━━━ RECORDED DATA
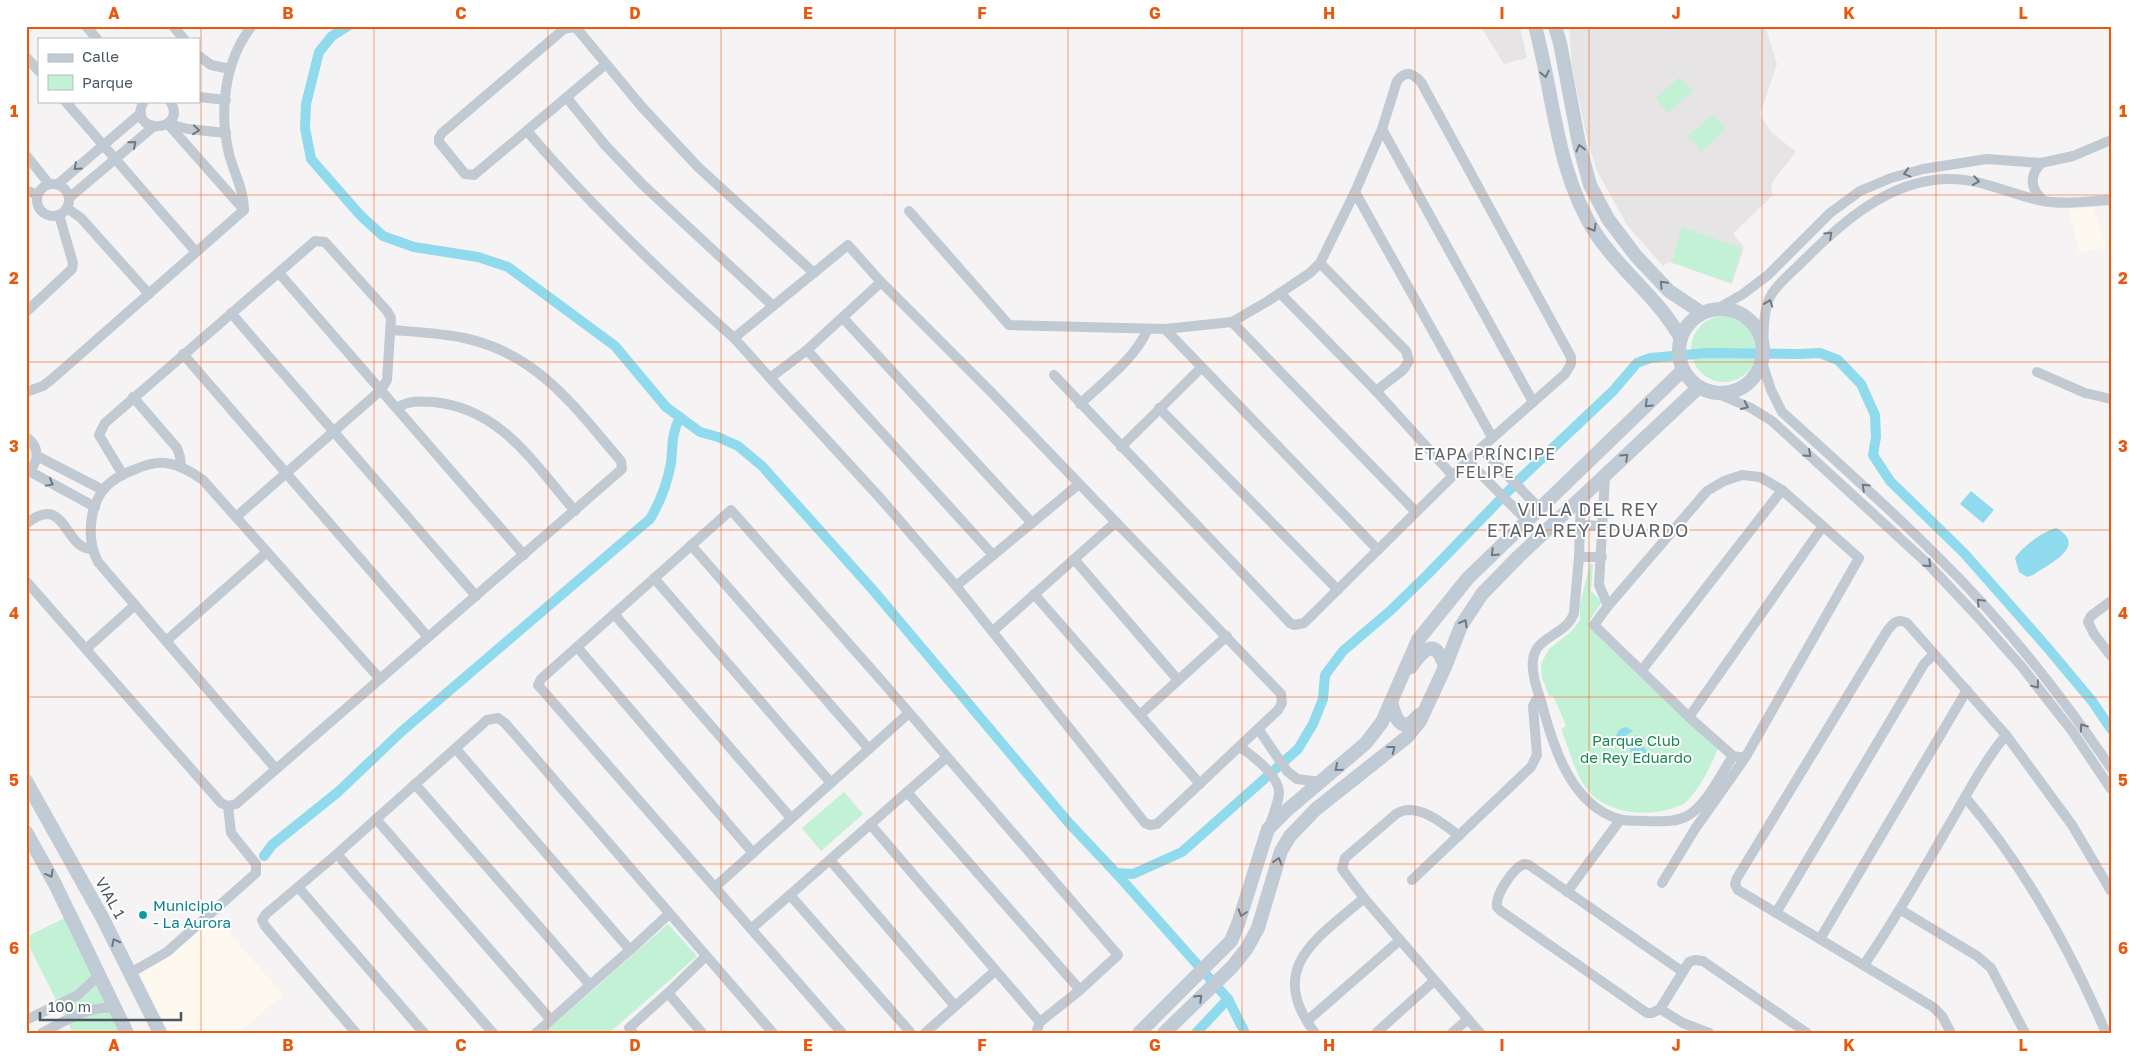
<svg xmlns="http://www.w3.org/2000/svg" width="2137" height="1059" font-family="'Golos Text',sans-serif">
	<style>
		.commercial { fill: #fdf9ef }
		.education { fill: #e6e4e5 }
		.green { fill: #c3f1d5 }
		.water { fill: #90daee }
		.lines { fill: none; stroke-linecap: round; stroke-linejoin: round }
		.canal { stroke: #90daee; stroke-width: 10 }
		.street { stroke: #c1cad2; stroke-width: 10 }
		.secondary { stroke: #c1cbd6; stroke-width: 14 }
		.oneway { stroke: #6e7984 }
		.oneway2 { stroke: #6e7983 }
		.grid { fill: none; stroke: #e8590c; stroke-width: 1; stroke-opacity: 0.55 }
		.culture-dot { fill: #0f9aa8; stroke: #fff; stroke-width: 2 }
		.labels { text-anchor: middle; stroke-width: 4; stroke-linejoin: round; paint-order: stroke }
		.park-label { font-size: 15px; fill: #17864f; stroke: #fff }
		.street-label { font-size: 15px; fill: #4a5661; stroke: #fff }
		.culture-label { font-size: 15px; fill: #0d838f; stroke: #fff; text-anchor: start }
		.neighbourhood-label { font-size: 16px; letter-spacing: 1px; fill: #5f6368; stroke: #fff }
		.quarter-label { font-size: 18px; letter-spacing: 1px; fill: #5f6368; stroke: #fff }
		.neatline { fill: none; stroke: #e8590c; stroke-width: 2 }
		.grid-label { font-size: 16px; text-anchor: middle; font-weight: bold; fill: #e8590c }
	</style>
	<rect width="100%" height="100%" fill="#f5f3f3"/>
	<g class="commercial">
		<path d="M2093,208L2107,248L2079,252L2068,209Z"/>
		<path d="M215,916L283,995L238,1033H169L141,975Z"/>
	</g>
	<g class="education">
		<path d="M1483,26H1520L1527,58L1504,64L1481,27Z"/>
		<path d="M1569,26H1765L1777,64L1760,114L1771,132L1796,152L1773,181L1771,188L1773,195L1733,234L1744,247L1732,284L1669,262L1663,266L1627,225L1597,171L1587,138L1572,67Z"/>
	</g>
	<g class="green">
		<path d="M1680,77L1693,91L1668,113L1656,98Z"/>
		<path d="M1713,115L1726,129L1701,151L1688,136Z"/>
		<path d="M1682,227L1742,248L1731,283L1672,262Z"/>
		<circle cx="1724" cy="349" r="33"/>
		<path d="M1590,564H1593L1591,591L1602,602L1589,621L1719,746C1711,765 1702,786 1687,801C1684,805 1678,806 1673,808C1646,818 1604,813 1586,788C1575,773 1568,746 1561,729L1566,726L1553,695L1549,696L1542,678L1541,664L1549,649L1572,631L1580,620V604Z"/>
		<path d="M844,792L863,814L821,851L802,828Z"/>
		<path d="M77,912L132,1033H73L26,940V937Z"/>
		<path d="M668,924L697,956L609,1033H544Z"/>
	</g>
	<g class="water">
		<path d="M1971,491L1994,510L1983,523L1960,504Z"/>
		<path d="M2056,528C2089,546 2049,564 2033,575L2027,577L2019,572L2015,558C2023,546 2042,532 2056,528Z"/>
		<path d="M1626,727L1633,731L1624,737L1625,748L1617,746C1614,737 1616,729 1626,727Z"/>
		<path d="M1636,735L1650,756L1638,762L1630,750L1629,740Z"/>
	</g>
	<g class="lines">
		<g class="canal">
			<path d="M348,26L332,36L319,52L306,104L305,128L311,159L361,216L383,236L414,247L478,257L508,267L615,346L666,407L700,432L718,437L738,446L762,466L873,590L1068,822L1116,873L1133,874L1182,852L1298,749L1313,724L1323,699L1325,675L1343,651L1390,611L1428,574L1521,478L1613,391L1637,363L1650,358L1707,353L1799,354L1820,353L1838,360L1861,384L1875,415L1876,437L1873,455L1890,481L1964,553L2046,646L2092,701L2111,729"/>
			<path d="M264,856L272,845L338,792L401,732L650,519C661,501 667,484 671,463C673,445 671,435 680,417"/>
			<path d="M1116,873L1228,999L1245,1033"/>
			<path d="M1196,1033L1228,999"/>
		</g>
		<g class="street">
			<path d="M86,26L97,39"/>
			<path d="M173,26L184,39"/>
			<path d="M199,56L211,65L230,69"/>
			<path d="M26,57L39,71"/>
			<path d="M606,64L474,175L465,174L439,142V138L442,133L564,29L573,27L578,30L642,107L698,167L814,273"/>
			<path d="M199,97L226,100"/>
			<path d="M567,98L605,145L642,184L773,306"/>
			<path d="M65,101L196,252"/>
			<path d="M144,101C125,135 190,134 170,101"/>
			<path d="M168,124L244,210"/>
			<path d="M169,124L188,129L226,133"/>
			<path d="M1382,129L1533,402"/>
			<path d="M527,131C591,206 661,273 734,338"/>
			<path d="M26,155L49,184"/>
			<path d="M2041,163C2029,176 2030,189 2044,201"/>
			<circle cx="53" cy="200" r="16"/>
			<path d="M58,184L141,113"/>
			<path d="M26,190L37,195"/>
			<path d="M1355,192L1492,437"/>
			<path d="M69,198L153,127"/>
			<path d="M67,208L81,218L149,294"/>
			<path d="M909,211L1009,325L1165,329L1232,322L1268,301L1310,273L1320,263L1355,192L1382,129L1397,81C1405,71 1412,72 1421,82L1571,357V364L1565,374L1481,448L1304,623L1294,625L1290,623L1054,375"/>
			<path d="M1320,263L1406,351L1409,361L1403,370L1376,391"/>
			<path d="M279,273L524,555"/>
			<path d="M881,282L992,393L1281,694L1282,703L1278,710L1157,824L1150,825L1145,823L956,586L881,499L770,378L807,350Z"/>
			<path d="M1280,293L1376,391L1453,476"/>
			<path d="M1717,309L1743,294L1768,275L1830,213L1860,191L1891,178L1923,169L1987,159L2041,163L2073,156L2111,140"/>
			<path d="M26,312L72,269L73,263L59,215"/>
			<path d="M231,313L476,596"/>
			<path d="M843,318L1032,523"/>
			<path d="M1232,322L1416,512"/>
			<path d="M1165,329L1378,550"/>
			<path d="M1763,346C1764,331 1763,312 1770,297C1777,284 1790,274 1800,264C1840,224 1888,180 1947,179C1982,178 2010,195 2043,201C2064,205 2089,201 2111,200"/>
			<path d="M807,350L993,555"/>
			<path d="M183,354L428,637"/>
			<path d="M1762,362L1771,390L1782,412C1834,459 1886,505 1935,554C2001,618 2059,692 2111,768"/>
			<path d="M2037,372L2085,393L2111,399"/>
			<path d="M770,378L734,338L848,245L881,282"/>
			<path d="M26,392L43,386L52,379L244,210C244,190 234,173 229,154C219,112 224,61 252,26"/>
			<path d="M1716,393L1751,408L1772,421L1928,564L1976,615L2022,667L2072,731L2111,789"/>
			<path d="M133,397L177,448L180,457L181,467"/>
			<path d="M1080,404C1104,381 1134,360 1148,329"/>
			<path d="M397,408C409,400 419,401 433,402C501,408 534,464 575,511"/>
			<path d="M1159,408L1338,590"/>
			<path d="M26,437C40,446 40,463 26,473"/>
			<path d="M1121,447L1201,368"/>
			<path d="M1481,448L1539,508"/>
			<path d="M37,456L103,490"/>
			<path d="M1468,461L1527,521"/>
			<path d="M29,471L95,507"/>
			<path d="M123,475L99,435L105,423L315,241L325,242L387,311L391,318L387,380L381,390L236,517"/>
			<path d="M1605,476L1599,585L1608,606"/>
			<path d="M1581,498L1579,557L1574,613C1567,635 1535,636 1533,660C1531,675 1539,694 1543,708C1554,750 1573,806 1619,819C1627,822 1638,820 1646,821C1660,821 1674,823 1687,816C1706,806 1721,774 1733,756"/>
			<path d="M26,524C66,491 64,550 92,549"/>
			<path d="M1580,525L1603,526"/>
			<path d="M691,545L869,749"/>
			<path d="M1579,557H1602"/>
			<path d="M1074,559L1178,680"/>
			<path d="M654,578L831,783"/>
			<path d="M26,581L221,803L228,806L236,804L622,469L621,461C574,407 539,354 464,338C440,333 416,332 392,330"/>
			<path d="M956,586L1079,484"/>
			<path d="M1034,594L1200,784"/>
			<path d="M2111,601L2091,616L2088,622L2094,634L2111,656"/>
			<path d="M614,614L791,818"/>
			<path d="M993,631L1116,522"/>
			<path d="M166,641L267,552"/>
			<path d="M577,647L753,853"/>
			<path d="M86,649L135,605"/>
			<path d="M1642,670L1782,490"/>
			<path d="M1141,714L1227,636"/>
			<path d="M1689,717L1823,526"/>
			<path d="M1259,730L1287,771L1297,779L1321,782"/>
			<path d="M1240,747C1253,756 1280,776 1279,794C1278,804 1272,817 1269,828"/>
			<path d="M456,749L630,950L590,985"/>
			<path d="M276,769L98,562C87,541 88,509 104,489C111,480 125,473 136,469C145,465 156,462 166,463C180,465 192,472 203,480L380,679"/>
			<path d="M415,784L590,985L551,1020"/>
			<path d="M907,792L1080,990"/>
			<path d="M1965,797C2025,867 2070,949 2106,1033"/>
			<path d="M376,819L551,1020L536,1033"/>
			<path d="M870,824L1040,1022"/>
			<path d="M1459,836C1443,823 1416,801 1396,814L1345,858L1342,869L1364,898L1480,1033"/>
			<path d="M337,854L493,1033"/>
			<path d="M830,860L955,1006"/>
			<path d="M1412,880L1531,767L1537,755L1533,706L1536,700L1540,699"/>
			<path d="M1662,883L1695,829L1745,758L1859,558L1782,490L1760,477L1742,475L1724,481L1707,491L1608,606L1594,625L1689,717L1733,756L1745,758"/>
			<path d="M298,887L424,1033"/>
			<path d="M715,887L909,713"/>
			<path d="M1567,892L1620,820"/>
			<path d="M790,895L911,1033"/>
			<path d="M1901,910L1977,956L1991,968L2025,1033"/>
			<path d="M1776,913L1924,664L1934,654"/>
			<path d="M751,929L947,757"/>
			<path d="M1820,939L1967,690"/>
			<path d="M630,950L669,914"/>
			<path d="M1864,965C1893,922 1919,878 1945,832C1964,800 1982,764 2006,735"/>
			<path d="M1683,972L1529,865L1524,864C1513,868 1495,895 1497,907L1501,911L1647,1013H1652L1660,1009L1689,962L1695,960L1703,961L1807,1033"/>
			<path d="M130,973L167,952L256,873V864L231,833L228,806"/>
			<path d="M1660,1009L1683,1023L1709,1033"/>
			<path d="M26,1020L78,995L99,975"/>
			<path d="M1307,1021L1400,940"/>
			<path d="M42,1033C65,1021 87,1006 114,1008"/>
			<path d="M356,1033L265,926L262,920L266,914L337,854L487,720L498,718L505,723L773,1033"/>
			<path d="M633,1033L629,1028L668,993"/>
			<path d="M702,1033L668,993L706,956"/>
			<path d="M842,1033L538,685L541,679L731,510L880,679L1118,955L1080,990L1040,1022L1036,1033"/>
			<path d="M925,1033L995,971"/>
			<path d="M1315,1033C1265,967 1318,938 1364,898"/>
			<path d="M1376,1033L1434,981"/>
			<path d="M1452,1033L1468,1019"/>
			<path d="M1951,1033L1942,1016L1933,1007L1738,890L1735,884L1737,878L1887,631C1893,623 1897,618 1907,623L2006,735L2072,825L2111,891"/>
		</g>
		<g class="secondary">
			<path d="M1535,26C1554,95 1556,173 1596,234C1614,261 1638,282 1659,307C1667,316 1674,327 1681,338"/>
			<path d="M1555,26L1560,43L1579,144L1590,185L1608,219L1636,256L1669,291L1702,313"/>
			<circle cx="1721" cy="351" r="42"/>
			<path d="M1411,667C1425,647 1436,638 1445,667"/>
			<path d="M1391,702C1394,712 1397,728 1410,724L1419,715"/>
			<path d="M26,781L102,917L160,1033"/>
			<path d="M26,832L55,884L127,1033"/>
			<path d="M1139,1033L1231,941L1238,924L1268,829L1286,811L1366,743L1382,722L1418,640L1468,578L1683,370"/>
			<path d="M1164,1033L1233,966L1247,948L1258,928L1281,851L1290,836L1316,809L1407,737L1420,721L1445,667L1461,626L1482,594L1518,557L1699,387"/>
		</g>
	</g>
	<defs><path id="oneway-chevron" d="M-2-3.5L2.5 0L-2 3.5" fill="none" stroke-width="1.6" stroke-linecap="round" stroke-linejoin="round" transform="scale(1.25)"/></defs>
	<g class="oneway">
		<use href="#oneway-chevron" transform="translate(1545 74) rotate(78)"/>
		<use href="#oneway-chevron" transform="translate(1580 148) rotate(-104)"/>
		<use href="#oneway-chevron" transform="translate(1593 228) rotate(60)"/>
		<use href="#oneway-chevron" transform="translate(1663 284) rotate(-134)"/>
		<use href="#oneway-chevron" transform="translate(1648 404) rotate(136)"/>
		<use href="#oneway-chevron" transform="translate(1625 457) rotate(-44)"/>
		<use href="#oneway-chevron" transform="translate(1494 553) rotate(136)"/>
		<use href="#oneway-chevron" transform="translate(1464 623) rotate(-60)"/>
		<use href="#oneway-chevron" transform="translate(1392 749) rotate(-38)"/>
		<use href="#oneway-chevron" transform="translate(1338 768) rotate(140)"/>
		<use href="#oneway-chevron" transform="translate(1278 861) rotate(-73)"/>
		<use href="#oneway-chevron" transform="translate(50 874) rotate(61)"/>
		<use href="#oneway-chevron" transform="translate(1242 913) rotate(108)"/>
		<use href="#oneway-chevron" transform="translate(115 942) rotate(-117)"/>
		<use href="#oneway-chevron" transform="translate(1199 998) rotate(-44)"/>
	</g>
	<g class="oneway2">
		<use href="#oneway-chevron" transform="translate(196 130) rotate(6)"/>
		<use href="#oneway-chevron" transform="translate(133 144) rotate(-41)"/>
		<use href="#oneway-chevron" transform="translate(77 167) rotate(138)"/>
		<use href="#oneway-chevron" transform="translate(1907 173) rotate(165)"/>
		<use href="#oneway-chevron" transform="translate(1976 181) rotate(9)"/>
		<use href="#oneway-chevron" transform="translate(1829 235) rotate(-43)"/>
		<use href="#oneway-chevron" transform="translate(1769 303) rotate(-71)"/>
		<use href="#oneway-chevron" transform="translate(1745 406) rotate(25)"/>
		<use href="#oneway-chevron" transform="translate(1808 454) rotate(42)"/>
		<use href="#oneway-chevron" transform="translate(50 483) rotate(29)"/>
		<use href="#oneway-chevron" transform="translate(1865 487) rotate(-137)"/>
		<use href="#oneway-chevron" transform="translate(1928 564) rotate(44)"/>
		<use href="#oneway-chevron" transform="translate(1980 602) rotate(-133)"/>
		<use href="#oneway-chevron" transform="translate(2036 685) rotate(52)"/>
		<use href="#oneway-chevron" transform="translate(2083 727) rotate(-125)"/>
	</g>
	<path class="grid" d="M201,26V1033M374,26V1033M548,26V1033M721,26V1033M895,26V1033M1068,26V1033M1242,26V1033M1415,26V1033M1589,26V1033M1762,26V1033M1936,26V1033M26,195H2111M26,362H2111M26,530H2111M26,697H2111M26,864H2111"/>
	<circle class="culture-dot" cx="143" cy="915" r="5"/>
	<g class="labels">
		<g class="park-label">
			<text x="1636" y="746">Parque Club<tspan x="1636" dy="17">de Rey Eduardo</tspan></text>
		</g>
		<g class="street-label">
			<text transform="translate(110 898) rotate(61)" y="5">VIAL 1</text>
		</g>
		<g class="culture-label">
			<text x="153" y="911">Municipio<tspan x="153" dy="17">- La Aurora</tspan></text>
		</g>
		<g class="neighbourhood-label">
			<text x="1485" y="460">ETAPA PRÍNCIPE<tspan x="1485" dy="18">FELIPE</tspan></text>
		</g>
		<g class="quarter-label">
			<text x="1588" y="516">VILLA DEL REY<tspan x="1588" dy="21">ETAPA REY EDUARDO</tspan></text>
		</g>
	</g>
	<rect width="2137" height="1059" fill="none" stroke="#ffffff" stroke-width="55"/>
	<rect x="38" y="38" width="162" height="65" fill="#ffffff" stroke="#b7bbc0"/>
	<rect x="48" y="54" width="25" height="8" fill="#c1cbd6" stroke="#b7bbc0"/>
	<text x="82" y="62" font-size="15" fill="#4a5661">Calle</text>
	<rect x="48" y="75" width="25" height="15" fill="#c3f1d5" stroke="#b7bbc0"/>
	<text x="82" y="88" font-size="15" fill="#4a5661">Parque</text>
	<path d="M40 1012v8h141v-8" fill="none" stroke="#4a5661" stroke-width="2.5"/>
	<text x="48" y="1012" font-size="15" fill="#4a5661" stroke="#ffffff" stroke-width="4" paint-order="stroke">100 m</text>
	<rect x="28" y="28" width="2082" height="1004" class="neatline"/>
	<g class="grid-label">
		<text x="114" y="19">A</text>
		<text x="288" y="19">B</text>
		<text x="461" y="19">C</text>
		<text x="635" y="19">D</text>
		<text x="808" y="19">E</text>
		<text x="982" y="19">F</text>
		<text x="1155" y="19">G</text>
		<text x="1329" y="19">H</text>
		<text x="1502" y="19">I</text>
		<text x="1676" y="19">J</text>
		<text x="1849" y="19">K</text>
		<text x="2023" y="19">L</text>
		<text x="14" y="117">1</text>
		<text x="2123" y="117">1</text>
		<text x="14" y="284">2</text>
		<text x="2123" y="284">2</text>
		<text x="14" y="452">3</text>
		<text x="2123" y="452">3</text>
		<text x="14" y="619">4</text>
		<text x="2123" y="619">4</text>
		<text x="14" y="786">5</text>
		<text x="2123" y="786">5</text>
		<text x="14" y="954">6</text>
		<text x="2123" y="954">6</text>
		<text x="114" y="1051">A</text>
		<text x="288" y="1051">B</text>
		<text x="461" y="1051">C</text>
		<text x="635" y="1051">D</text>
		<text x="808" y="1051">E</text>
		<text x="982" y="1051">F</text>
		<text x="1155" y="1051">G</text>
		<text x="1329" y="1051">H</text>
		<text x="1502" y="1051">I</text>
		<text x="1676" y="1051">J</text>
		<text x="1849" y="1051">K</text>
		<text x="2023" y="1051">L</text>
	</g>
</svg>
━━━━━━
EXERCISE BRIEF:
Copy out all lines of the listing where the word "linecap" appears.

TASK ANSWER:
		.lines { fill: none; stroke-linecap: round; stroke-linejoin: round }
	<defs><path id="oneway-chevron" d="M-2-3.5L2.5 0L-2 3.5" fill="none" stroke-width="1.6" stroke-linecap="round" stroke-linejoin="round" transform="scale(1.25)"/></defs>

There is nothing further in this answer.